Collected data entries:

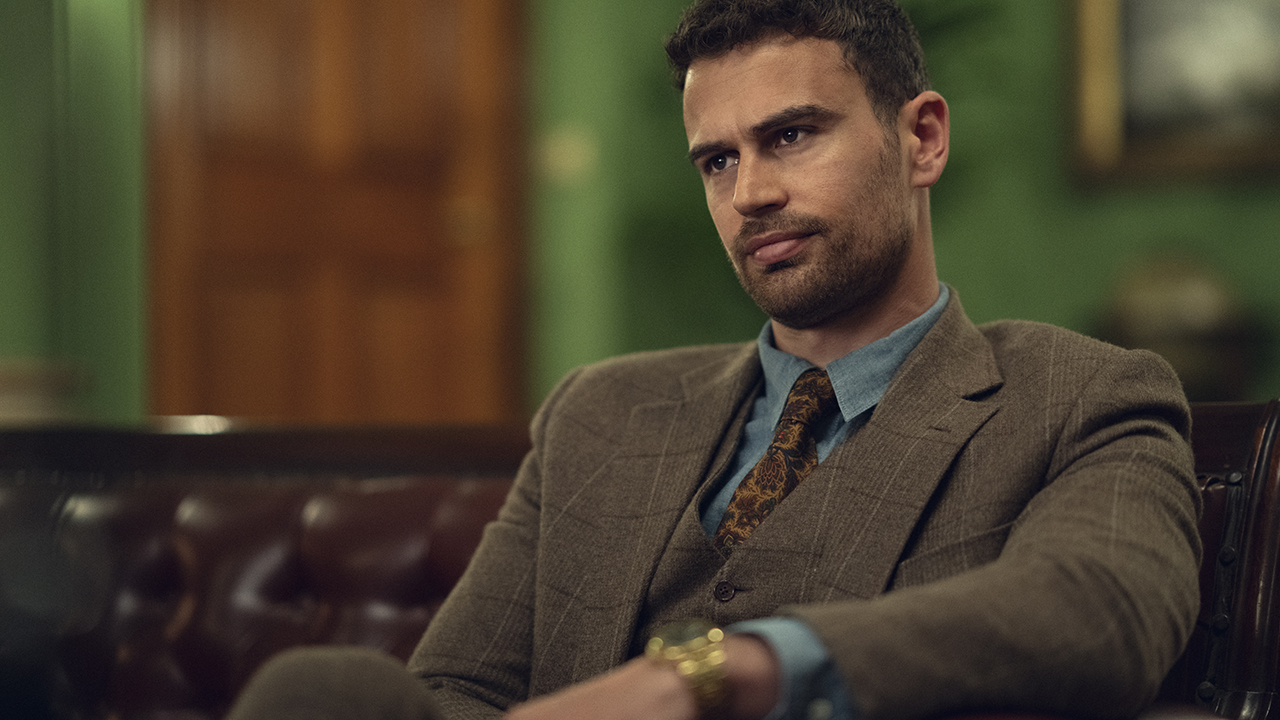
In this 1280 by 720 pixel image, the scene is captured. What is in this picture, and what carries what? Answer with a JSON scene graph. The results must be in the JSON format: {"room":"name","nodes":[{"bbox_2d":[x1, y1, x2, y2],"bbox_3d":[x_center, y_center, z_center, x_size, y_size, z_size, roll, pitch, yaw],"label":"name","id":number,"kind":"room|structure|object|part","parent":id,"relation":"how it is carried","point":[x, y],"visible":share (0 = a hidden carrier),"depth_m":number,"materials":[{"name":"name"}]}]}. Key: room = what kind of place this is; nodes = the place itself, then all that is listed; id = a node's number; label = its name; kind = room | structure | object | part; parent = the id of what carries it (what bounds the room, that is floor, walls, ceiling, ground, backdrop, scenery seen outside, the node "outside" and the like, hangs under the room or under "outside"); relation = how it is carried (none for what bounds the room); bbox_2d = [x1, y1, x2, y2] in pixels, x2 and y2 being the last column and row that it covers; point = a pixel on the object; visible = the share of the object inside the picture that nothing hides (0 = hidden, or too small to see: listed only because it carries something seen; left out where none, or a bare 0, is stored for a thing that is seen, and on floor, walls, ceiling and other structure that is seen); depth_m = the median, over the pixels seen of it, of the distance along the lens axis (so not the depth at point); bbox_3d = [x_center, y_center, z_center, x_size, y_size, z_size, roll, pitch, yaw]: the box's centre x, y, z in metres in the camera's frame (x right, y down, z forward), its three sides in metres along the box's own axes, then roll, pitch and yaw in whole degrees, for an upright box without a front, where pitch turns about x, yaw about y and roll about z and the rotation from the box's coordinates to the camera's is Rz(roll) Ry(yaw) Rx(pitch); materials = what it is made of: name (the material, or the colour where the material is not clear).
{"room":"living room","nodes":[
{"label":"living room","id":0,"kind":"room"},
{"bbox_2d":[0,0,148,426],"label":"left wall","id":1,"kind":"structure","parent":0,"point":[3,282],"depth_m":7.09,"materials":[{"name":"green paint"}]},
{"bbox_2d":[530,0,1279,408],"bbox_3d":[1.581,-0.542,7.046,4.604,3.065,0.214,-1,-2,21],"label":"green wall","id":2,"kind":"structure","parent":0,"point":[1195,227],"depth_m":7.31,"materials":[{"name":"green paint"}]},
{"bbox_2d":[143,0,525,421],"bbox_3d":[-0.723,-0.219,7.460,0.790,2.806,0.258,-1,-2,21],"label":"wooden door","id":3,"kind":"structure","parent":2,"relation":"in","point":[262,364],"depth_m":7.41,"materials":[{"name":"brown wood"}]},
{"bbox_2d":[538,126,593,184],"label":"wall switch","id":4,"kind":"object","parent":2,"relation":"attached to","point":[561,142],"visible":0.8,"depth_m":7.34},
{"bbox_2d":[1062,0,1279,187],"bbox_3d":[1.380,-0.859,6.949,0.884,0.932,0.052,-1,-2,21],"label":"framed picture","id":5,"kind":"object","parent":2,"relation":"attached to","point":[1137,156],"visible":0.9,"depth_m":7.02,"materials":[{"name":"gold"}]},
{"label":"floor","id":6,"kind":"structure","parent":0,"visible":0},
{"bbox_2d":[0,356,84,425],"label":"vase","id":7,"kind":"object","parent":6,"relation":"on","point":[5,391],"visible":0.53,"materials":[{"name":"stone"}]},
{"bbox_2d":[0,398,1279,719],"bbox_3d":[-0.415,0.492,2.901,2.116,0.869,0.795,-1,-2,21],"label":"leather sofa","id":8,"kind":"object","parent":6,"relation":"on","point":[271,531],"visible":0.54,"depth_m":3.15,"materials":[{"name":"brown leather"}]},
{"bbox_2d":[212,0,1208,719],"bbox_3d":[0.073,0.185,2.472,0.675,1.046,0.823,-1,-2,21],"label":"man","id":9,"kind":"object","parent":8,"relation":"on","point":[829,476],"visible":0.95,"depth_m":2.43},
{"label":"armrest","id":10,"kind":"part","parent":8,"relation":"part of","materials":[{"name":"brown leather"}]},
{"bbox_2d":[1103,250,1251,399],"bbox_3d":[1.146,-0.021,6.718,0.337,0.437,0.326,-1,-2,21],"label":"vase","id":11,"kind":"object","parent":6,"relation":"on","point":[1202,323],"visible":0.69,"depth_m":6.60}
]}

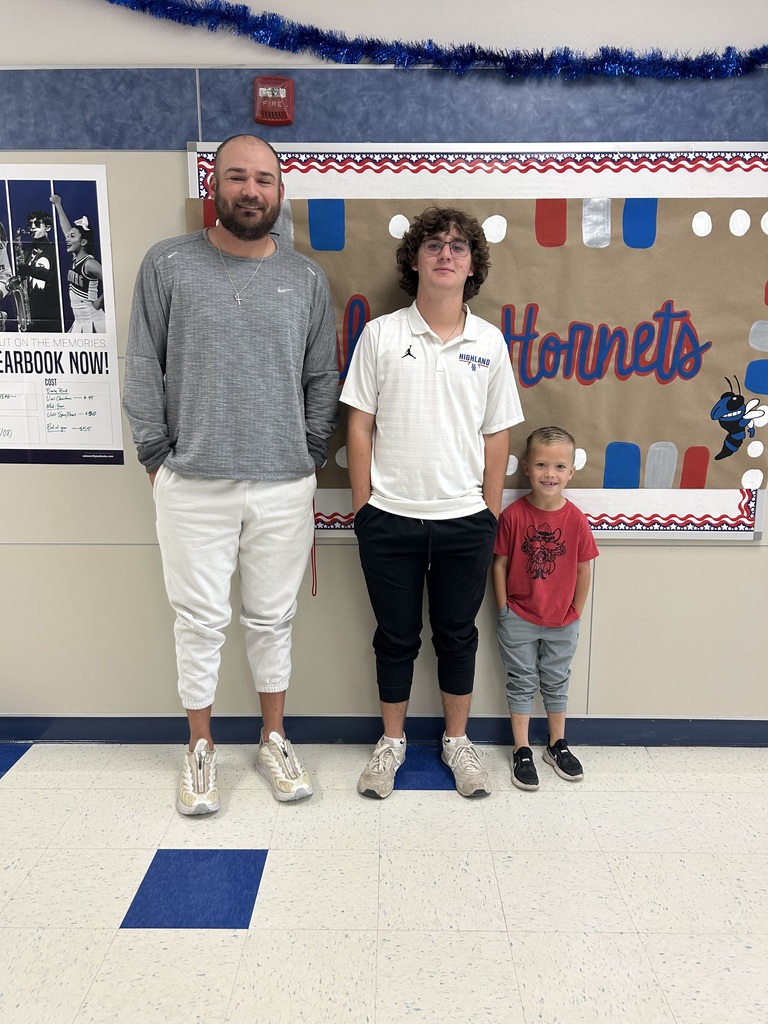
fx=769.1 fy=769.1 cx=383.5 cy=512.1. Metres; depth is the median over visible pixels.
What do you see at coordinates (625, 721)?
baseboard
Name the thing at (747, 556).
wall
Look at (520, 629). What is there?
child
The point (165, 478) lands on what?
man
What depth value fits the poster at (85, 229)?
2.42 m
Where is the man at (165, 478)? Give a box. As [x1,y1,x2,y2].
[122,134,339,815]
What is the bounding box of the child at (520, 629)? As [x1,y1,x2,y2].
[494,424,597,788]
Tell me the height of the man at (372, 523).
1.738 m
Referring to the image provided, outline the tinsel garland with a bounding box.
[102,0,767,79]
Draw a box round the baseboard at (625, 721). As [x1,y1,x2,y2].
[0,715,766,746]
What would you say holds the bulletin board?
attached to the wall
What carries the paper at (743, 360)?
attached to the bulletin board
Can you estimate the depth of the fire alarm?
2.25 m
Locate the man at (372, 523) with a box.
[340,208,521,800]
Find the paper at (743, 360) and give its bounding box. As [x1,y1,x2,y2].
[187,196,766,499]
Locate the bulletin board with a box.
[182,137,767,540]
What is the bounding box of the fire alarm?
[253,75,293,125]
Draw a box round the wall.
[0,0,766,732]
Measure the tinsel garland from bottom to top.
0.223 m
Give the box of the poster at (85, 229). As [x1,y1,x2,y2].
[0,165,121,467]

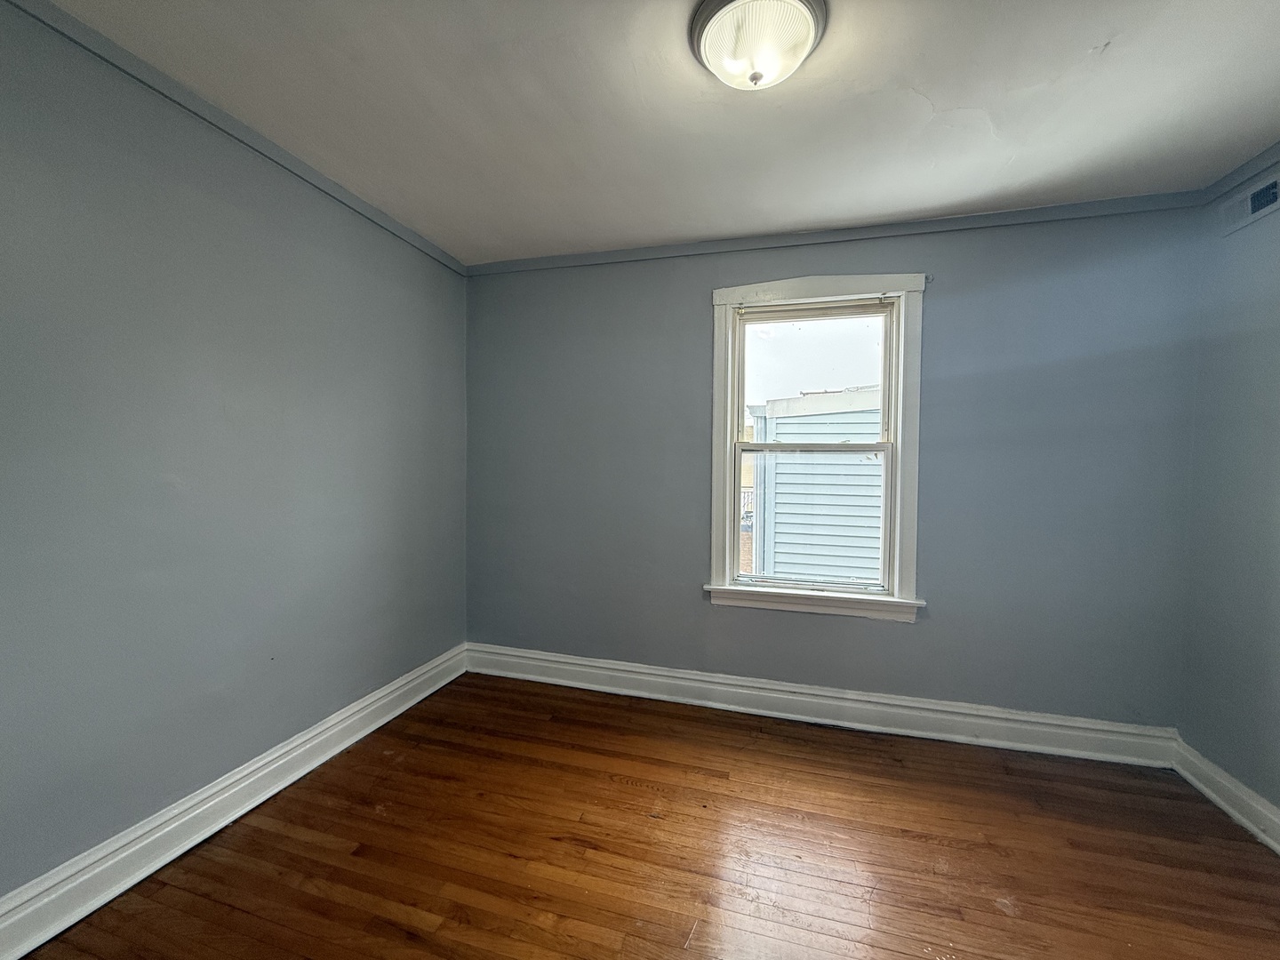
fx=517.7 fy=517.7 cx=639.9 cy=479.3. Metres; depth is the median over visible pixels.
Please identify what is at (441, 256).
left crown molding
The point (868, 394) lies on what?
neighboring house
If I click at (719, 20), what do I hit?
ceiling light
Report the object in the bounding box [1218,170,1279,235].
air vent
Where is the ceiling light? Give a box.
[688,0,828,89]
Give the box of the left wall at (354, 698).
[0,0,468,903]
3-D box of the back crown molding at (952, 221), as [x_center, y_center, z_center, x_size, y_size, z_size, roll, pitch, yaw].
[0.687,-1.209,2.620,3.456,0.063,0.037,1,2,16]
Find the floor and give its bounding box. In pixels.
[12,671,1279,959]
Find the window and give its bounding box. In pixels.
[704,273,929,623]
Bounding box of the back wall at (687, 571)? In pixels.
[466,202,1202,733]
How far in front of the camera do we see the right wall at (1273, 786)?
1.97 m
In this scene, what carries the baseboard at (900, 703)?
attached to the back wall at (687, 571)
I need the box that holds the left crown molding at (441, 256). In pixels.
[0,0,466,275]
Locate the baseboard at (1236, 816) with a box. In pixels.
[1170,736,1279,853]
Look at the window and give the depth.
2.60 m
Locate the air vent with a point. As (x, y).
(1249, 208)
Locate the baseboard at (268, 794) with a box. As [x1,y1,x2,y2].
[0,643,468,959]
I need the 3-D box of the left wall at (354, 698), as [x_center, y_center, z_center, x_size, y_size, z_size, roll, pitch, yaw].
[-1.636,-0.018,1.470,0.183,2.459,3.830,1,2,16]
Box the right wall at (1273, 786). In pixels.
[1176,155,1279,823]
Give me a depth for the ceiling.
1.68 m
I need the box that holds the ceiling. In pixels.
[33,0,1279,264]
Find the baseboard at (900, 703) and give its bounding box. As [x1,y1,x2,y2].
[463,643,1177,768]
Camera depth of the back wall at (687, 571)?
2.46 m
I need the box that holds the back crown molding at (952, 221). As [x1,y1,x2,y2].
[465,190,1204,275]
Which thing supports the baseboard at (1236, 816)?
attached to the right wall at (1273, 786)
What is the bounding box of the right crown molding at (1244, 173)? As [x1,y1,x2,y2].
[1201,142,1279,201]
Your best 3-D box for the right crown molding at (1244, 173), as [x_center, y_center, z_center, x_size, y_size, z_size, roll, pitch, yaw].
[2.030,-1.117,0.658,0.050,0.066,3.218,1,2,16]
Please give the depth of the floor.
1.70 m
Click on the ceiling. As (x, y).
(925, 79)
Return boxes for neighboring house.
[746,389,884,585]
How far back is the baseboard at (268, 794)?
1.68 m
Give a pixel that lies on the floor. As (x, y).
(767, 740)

REQUIRED WORK: Output an exact copy of the lines from the one holding "Click on the ceiling. As (x, y)." to the last line of the data, inclusive, and nothing beyond that range.

REPLY:
Click on the ceiling. As (x, y).
(925, 79)
Return boxes for neighboring house.
[746,389,884,585]
How far back is the baseboard at (268, 794)?
1.68 m
Give a pixel that lies on the floor. As (x, y).
(767, 740)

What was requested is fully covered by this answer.